Resets the counter values to 0. Implements three_phase_api_t::reset.

Return values

FSP_SUCCESS	Counters were reset successfully.
FSP_ERR_ASSERTION	p_ctrl was NULL.
FSP_ERR_NOT_OPEN	The instance is not opened.

R_GPT_THREE_PHASE_DutyCycleSet()

fsp_err_t R_GPT_THREE_PHASE_DutyCycleSet	(	three_phase_ctrl_t *const	p_ctrl,
		three_phase_duty_cycle_t *const	p_duty_cycle
	)

Sets duty cycle for all three timers. Implements three_phase_api_t::dutyCycleSet.

In symmetric PWM mode duty cycle values are reflected after the next trough. In asymmetric PWM mode values are reflected at the next trough OR crest, whichever comes first.

When double-buffering is enabled the values in three_phase_duty_cycle_t::duty_buffer are set to the double-buffer registers. When values are reflected the first time the single buffer values (three_phase_duty_cycle_t::duty) are used. On the second reflection the duty_buffer values are used. In asymmetric PWM mode this enables both count-up and count-down PWM values to be set at trough (or crest) exclusively.

Note

It is recommended to call this function in a high-priority callback to ensure that it is not interrupted and that no GPT events occur during setting that would result in a duty cycle buffer load operation.

Return values

FSP_SUCCESS	Duty cycle updated successfully.
FSP_ERR_ASSERTION	p_ctrl was NULL
FSP_ERR_NOT_OPEN	The instance is not opened.
FSP_ERR_INVALID_ARGUMENT	One or more duty cycle count values was outside the range 0..(period - 1).

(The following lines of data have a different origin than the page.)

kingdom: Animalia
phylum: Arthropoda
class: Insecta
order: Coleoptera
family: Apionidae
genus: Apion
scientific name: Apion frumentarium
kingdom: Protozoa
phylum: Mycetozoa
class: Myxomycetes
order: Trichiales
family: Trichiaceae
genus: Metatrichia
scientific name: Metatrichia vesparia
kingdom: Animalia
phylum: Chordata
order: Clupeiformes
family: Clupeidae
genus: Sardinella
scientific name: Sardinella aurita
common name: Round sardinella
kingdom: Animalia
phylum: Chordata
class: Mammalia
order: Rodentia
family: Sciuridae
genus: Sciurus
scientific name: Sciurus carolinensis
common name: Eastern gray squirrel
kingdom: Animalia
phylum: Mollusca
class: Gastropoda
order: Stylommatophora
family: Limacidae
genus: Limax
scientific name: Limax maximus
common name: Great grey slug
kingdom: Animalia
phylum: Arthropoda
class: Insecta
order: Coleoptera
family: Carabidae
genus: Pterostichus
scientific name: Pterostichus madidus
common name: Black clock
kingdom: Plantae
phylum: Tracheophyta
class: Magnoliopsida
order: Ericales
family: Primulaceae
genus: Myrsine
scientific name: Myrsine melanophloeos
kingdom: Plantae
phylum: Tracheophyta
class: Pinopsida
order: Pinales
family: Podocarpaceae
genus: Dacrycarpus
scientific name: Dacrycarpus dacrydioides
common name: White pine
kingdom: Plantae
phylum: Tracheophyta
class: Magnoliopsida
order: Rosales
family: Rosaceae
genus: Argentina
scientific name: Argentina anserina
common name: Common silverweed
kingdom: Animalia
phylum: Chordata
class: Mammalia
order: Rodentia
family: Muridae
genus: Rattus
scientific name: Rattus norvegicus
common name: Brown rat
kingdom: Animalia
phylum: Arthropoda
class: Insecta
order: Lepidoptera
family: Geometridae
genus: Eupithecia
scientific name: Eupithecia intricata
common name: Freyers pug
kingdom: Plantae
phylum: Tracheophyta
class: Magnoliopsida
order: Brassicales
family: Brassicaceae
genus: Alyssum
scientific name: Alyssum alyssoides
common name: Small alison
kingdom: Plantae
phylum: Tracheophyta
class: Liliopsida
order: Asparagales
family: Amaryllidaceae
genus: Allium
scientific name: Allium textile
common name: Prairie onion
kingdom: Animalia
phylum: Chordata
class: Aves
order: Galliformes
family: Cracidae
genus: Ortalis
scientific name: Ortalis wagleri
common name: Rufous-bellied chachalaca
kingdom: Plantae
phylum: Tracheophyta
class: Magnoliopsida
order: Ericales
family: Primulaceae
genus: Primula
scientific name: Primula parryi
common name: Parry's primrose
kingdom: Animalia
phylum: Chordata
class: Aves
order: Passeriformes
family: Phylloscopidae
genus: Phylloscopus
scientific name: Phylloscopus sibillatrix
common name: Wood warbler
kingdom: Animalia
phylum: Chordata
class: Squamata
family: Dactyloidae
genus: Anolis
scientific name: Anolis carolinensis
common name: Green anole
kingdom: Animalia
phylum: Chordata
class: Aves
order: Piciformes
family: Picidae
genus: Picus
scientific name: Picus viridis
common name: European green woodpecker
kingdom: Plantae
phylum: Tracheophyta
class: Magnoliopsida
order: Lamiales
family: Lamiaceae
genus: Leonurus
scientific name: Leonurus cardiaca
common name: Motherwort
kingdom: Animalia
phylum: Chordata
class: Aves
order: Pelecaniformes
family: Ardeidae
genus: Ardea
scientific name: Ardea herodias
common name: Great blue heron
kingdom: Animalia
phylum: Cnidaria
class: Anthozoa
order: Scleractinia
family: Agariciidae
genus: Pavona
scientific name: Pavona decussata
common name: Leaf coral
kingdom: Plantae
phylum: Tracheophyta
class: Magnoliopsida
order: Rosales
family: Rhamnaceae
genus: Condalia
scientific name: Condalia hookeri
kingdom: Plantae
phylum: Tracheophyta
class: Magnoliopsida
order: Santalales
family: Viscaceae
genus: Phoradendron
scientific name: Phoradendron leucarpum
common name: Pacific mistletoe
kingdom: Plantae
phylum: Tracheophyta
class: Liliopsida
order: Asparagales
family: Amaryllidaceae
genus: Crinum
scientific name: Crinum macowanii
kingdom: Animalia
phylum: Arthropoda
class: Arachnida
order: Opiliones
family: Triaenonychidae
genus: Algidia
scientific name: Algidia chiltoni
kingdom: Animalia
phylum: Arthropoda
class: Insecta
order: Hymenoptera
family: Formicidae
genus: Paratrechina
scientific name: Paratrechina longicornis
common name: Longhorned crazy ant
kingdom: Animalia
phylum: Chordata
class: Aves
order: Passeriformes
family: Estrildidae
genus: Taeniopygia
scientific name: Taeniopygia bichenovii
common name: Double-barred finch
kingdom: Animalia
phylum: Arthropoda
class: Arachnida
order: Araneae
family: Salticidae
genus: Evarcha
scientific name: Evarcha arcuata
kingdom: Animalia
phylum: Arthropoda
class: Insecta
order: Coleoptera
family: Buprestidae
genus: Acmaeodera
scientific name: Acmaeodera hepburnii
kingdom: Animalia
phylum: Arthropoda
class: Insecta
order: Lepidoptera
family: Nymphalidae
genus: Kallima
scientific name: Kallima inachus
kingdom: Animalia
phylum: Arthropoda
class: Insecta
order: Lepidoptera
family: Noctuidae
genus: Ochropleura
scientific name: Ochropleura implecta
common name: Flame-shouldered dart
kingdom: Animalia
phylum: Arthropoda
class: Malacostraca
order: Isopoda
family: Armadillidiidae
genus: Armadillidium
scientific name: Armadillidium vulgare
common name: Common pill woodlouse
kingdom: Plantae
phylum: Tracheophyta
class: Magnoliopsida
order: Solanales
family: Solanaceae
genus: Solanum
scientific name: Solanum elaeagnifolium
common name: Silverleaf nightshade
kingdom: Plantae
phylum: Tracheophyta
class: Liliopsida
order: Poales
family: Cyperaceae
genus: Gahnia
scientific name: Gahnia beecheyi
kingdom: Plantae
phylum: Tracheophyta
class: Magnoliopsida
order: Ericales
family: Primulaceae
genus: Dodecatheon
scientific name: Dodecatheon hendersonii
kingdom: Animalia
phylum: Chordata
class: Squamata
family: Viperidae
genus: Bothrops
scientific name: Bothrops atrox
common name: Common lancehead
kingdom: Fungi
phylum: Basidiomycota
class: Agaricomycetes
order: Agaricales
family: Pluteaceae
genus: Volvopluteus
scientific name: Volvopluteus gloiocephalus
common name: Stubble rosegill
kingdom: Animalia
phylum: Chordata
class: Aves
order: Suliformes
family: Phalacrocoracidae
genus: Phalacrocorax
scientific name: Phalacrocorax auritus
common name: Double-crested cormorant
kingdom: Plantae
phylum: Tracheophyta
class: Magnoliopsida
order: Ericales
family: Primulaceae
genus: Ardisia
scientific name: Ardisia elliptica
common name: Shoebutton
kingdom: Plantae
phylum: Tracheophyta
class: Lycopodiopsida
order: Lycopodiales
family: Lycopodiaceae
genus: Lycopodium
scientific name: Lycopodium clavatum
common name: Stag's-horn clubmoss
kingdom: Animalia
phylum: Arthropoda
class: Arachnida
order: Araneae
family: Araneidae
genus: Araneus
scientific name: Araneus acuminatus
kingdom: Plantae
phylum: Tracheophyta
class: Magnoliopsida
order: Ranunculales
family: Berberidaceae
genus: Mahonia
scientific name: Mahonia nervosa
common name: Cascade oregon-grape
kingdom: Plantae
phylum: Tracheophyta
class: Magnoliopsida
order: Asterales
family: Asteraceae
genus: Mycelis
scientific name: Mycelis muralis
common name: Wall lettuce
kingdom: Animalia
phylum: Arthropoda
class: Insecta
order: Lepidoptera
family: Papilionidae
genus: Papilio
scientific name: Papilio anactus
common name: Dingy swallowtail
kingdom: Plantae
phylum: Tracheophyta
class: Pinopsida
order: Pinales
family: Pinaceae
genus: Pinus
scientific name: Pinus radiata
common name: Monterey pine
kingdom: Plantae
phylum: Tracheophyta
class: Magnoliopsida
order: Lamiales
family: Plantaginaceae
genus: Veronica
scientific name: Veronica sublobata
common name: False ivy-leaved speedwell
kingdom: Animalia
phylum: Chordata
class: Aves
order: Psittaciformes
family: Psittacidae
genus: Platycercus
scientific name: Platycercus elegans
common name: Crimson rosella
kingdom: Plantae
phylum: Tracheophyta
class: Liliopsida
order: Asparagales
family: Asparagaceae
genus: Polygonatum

R_GPT_THREE_PHASE_CallbackSet()

fsp_err_t R_GPT_THREE_PHASE_CallbackSet	(	three_phase_ctrl_t *const	p_ctrl,
		void(*)(timer_callback_args_t *)	p_callback,
		void const *const	p_context,
		timer_callback_args_t *const	p_callback_memory
	)

Updates the user callback for the GPT U-channel with the option to provide memory for the callback argument structure. Implements three_phase_api_t::callbackSet.

Return values

FSP_SUCCESS	Callback updated successfully.
FSP_ERR_ASSERTION	A required pointer is NULL.
FSP_ERR_NOT_OPEN	The control block has not been opened.

R_GPT_THREE_PHASE_Close()

fsp_err_t R_GPT_THREE_PHASE_Close

(

three_phase_ctrl_t *const

p_ctrl

)

Stops counters, disables output pins, and clears internal driver data. Implements three_phase_api_t::close.

Return values

FSP_SUCCESS	Successful close.
FSP_ERR_ASSERTION	p_ctrl was NULL.
FSP_ERR_NOT_OPEN	The instance is not opened.